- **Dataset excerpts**
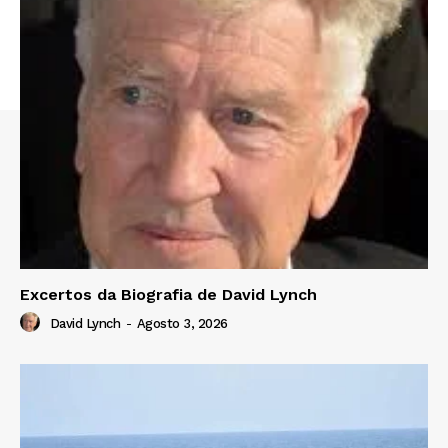
Excertos da Biografia de David Lynch
David Lynch
-
Agosto 3, 2026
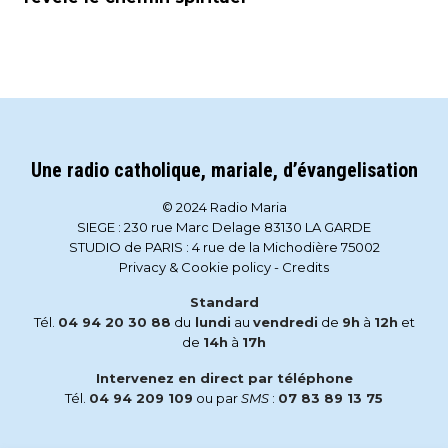
Une radio catholique, mariale, d’évangelisation
© 2024 Radio Maria
SIEGE : 230 rue Marc Delage 83130 LA GARDE
STUDIO de PARIS : 4 rue de la Michodière 75002
Privacy & Cookie policy
-
Credits
Standard
Tél.
04 94 20 30 88
du
lundi
au
vendredi
de
9h
à
12h
et
de
14h
à
17h
Intervenez en direct par téléphone
Tél.
04 94 209 109
ou par
SMS
:
07 83 89 13 75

- **What to work on**
Could you repeat the entries word for word, skipping the pictures they contain?

- **Answer area**
Excertos da Biografia de David Lynch
David Lynch
-
Agosto 3, 2026
Une radio catholique, mariale, d’évangelisation
© 2024 Radio Maria
SIEGE : 230 rue Marc Delage 83130 LA GARDE
STUDIO de PARIS : 4 rue de la Michodière 75002
Privacy & Cookie policy
-
Credits
Standard
Tél.
04 94 20 30 88
du
lundi
au
vendredi
de
9h
à
12h
et
de
14h
à
17h
Intervenez en direct par téléphone
Tél.
04 94 209 109
ou par
SMS
:
07 83 89 13 75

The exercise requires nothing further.